Durante un mitin que se llevó a cabo esta tarde frente a la Secretaría de Gobernación sobre la avenida Bucareli, los miembros de estos colectivos y de otras organizaciones que se sumaron al reclamo manifestaron que la acción impulsada por el gobierno federal “es una mentira”, porque dicen que las mismas autoridades de los tres niveles de gobierno saben que desde hace más de una década los grupos criminales se quieren adueñar de todas las tierras.
“Hay ataques y violencia; el Estado manda a policías, se toman la foto y se van. Nosotros tenemos clarísimo que después de hoy van a volver a darse los ataques y que entonces lo que diga Sheinbaum en su mañanera de que ya resolvieron, es una mentira”, advirtieron.
A pesar de la pertinaz lluvia que se registró desde antes de las 4 de la tarde y que retrasó hora y media el mitin, los asistentes denunciaron que la violencia que se ha vivido a partir del 6 de mayo en la montaña baja de Guerrero es solamente un ataque más de “Los Ardillos” como otros que ya han vivido los miembros del Concejo Indígena y Popular de Guerrero- Emiliano Zapata (CIPOG-EZ).

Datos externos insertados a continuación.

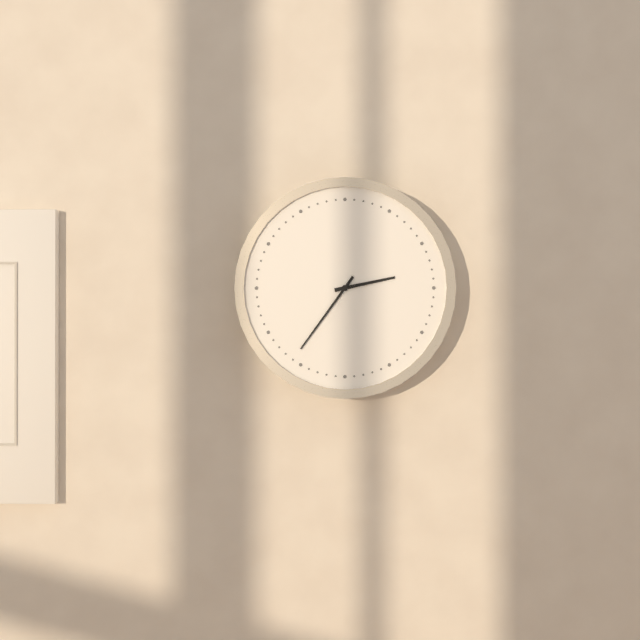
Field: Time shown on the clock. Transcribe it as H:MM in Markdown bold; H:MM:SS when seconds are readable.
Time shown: **2:36**
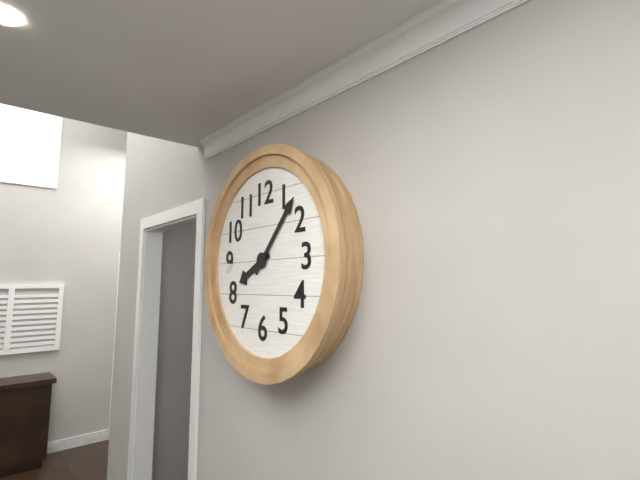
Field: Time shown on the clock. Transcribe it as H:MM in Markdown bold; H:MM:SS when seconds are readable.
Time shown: **8:07**
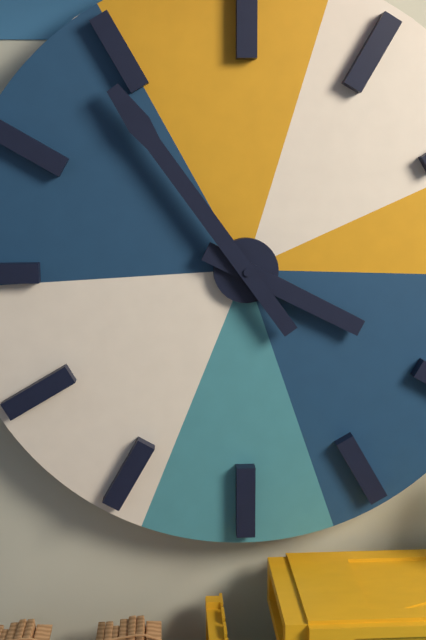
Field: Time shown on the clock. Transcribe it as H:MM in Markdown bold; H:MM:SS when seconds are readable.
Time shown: **3:54**
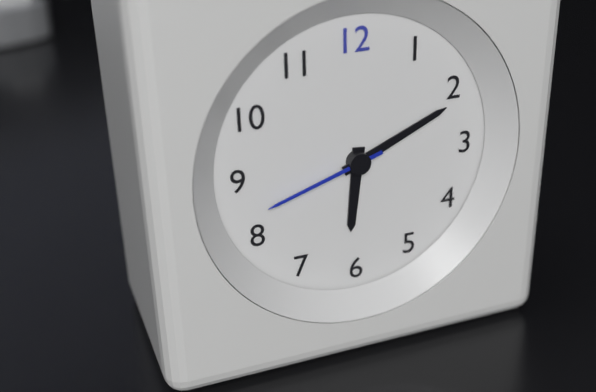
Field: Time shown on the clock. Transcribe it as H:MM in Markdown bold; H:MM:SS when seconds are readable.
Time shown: **6:11:42**
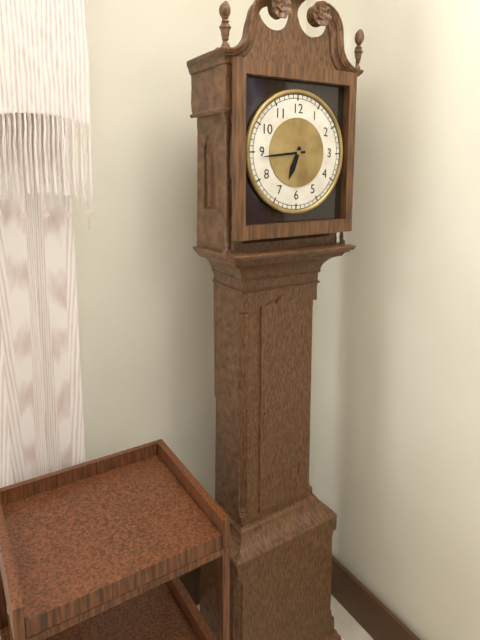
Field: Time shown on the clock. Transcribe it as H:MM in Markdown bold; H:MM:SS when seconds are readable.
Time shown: **6:44**
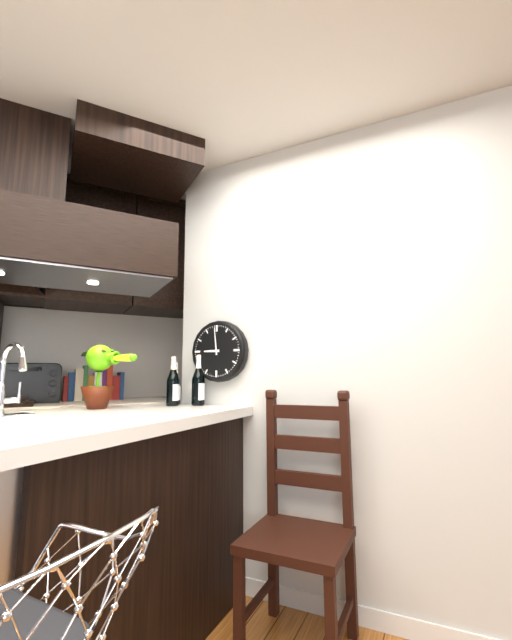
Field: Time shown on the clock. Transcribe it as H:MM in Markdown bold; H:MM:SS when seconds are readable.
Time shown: **8:59**
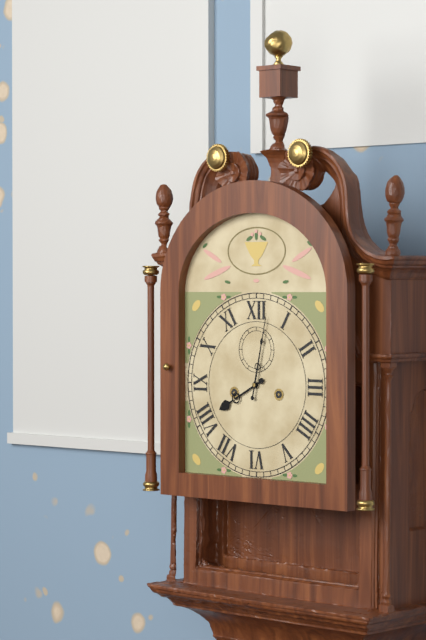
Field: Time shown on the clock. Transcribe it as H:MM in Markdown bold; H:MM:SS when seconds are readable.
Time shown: **8:02**
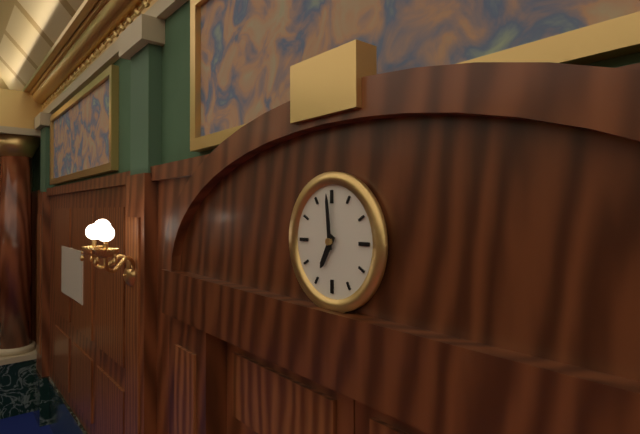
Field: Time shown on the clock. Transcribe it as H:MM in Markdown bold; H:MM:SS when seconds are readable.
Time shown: **6:59**
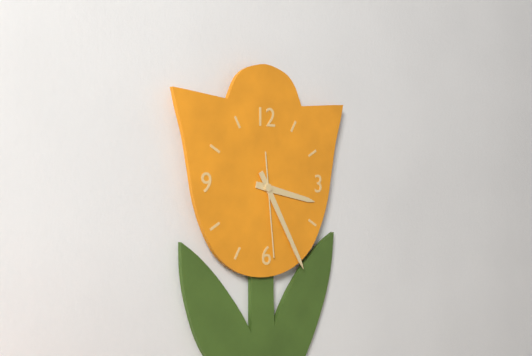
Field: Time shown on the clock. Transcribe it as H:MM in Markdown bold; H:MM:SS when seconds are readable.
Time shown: **3:25:29**
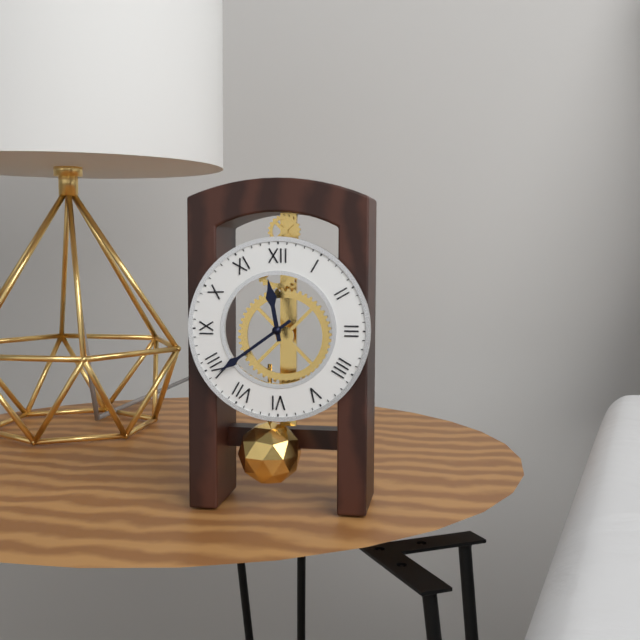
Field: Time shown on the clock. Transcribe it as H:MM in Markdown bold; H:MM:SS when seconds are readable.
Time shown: **11:39**
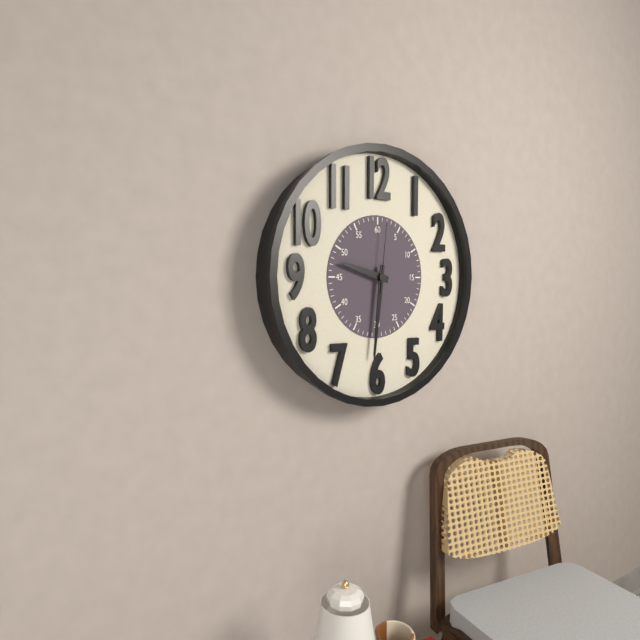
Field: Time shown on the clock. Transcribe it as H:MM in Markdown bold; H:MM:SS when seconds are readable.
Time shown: **9:31:01**
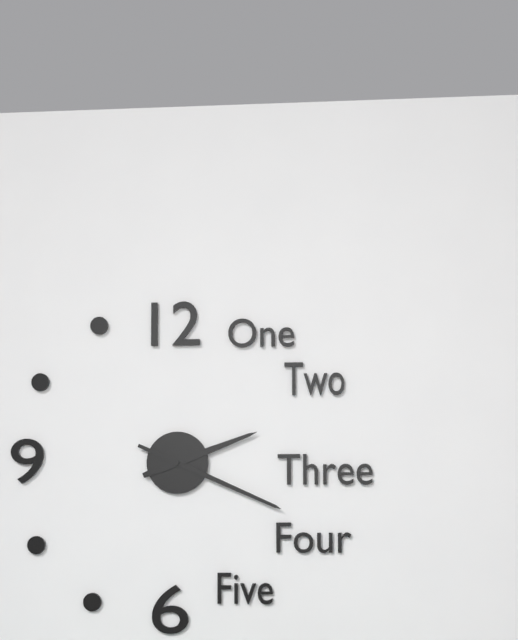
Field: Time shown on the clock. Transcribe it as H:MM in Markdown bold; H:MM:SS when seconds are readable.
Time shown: **2:19**
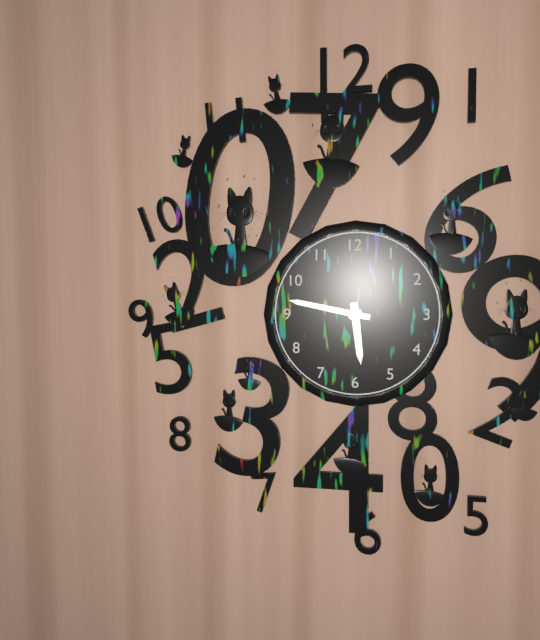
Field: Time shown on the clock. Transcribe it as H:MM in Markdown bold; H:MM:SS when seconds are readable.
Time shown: **5:47**
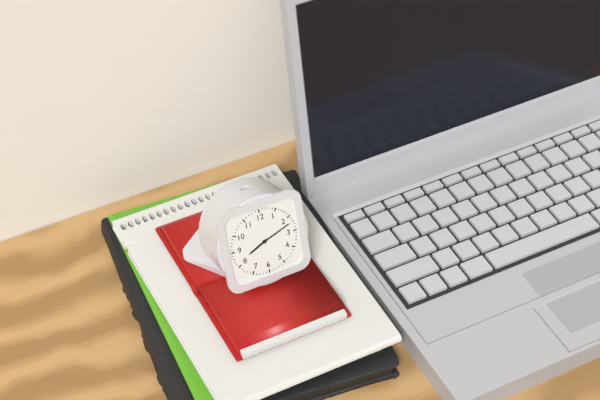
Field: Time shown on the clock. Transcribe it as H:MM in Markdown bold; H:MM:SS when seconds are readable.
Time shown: **8:12**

Al demandar que el gobierno federal ataque el problema de raíz, señalaron que estas comunidades indígenas han vivido una política de muerte que ejerce el narcotráfico en la región.
De acuerdo con sus cifras, ya suman 81 personas de las 24 comunidades del CIPOG-EZ asesinadas y más de 25 desapariciones en la Montaña Baja.
“Esto también lo sabe el gobierno. Por eso simulaba que le brindaba medidas de seguridad, protección a defensores de derechos humanos, al compañero promotor del CIPOG-EZ, Jesús Plácido, y a otros promotores, pero en febrero le retiraron las medidas de protección”, denunciaron.
Entre sus reclamos, expresaron que el secretario de Seguridad y Protección Ciudadana, Omar García Harfuch, señala que es un conflicto entre grupos criminales, como si fuera novela policiaca, lo cual es falso, porque no son 96 desplazados, sino más de 2 mil 200 personas desplazadas de sus comunidades en la montaña baja.
“Los criminales no sólo son los Ardillos, sino toda la estructura criminal que va desde las presidencias municipales hasta los policías estatales municipales y no dudamos que llega hasta las autoridades generales, porque no puede ser que estén viendo la muerte, que estén viendo la guerra, y que digan que no está pasando nada”, reprocharon frente a la dependencia federal.
Por tanto, concluyeron que mientras no se desarticule la estructura criminal que va desde la gobernadora Evelyn Salvado hasta los gobiernos municipales, no habrá solución.